= Beginning of Section =

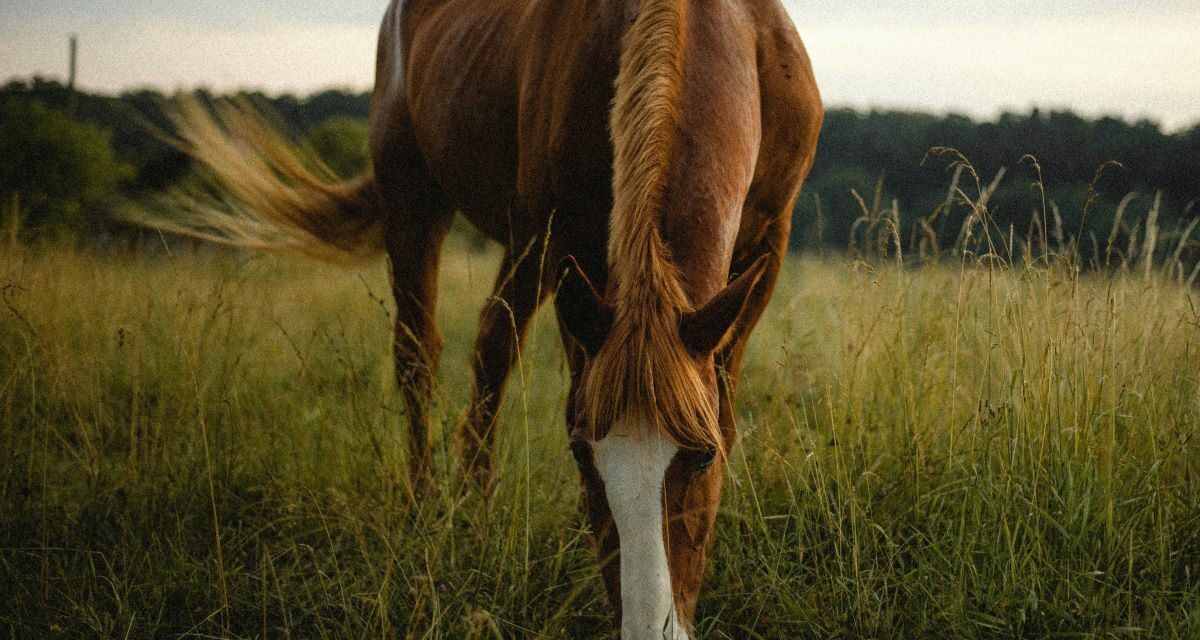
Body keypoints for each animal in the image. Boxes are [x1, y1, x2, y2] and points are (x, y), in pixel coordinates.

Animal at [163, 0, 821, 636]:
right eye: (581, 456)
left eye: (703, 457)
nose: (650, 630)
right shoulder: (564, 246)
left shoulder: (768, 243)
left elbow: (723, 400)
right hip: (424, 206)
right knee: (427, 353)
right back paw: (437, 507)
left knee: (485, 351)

= End of Section =
= Beginning of Section =

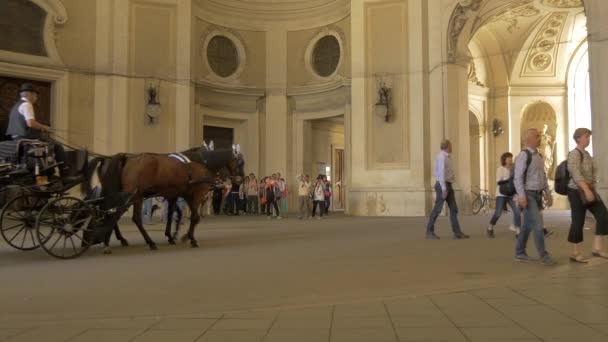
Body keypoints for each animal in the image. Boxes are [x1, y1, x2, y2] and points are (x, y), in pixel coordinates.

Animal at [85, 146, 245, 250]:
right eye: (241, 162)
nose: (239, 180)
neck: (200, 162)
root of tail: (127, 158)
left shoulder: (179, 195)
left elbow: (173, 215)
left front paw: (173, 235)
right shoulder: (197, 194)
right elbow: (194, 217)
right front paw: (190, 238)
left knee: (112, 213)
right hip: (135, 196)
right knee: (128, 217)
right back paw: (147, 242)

= End of Section =

WHAT IS NEEDED => Copy the lines above exactly. Start with the line containing "left eye: (703, 457)", end with the line containing "left knee: (485, 351)", and include both.

SOLUTION TO THIS PROBLEM =>
left eye: (703, 457)
nose: (650, 630)
right shoulder: (564, 246)
left shoulder: (768, 243)
left elbow: (723, 400)
right hip: (424, 206)
right knee: (427, 353)
right back paw: (437, 507)
left knee: (485, 351)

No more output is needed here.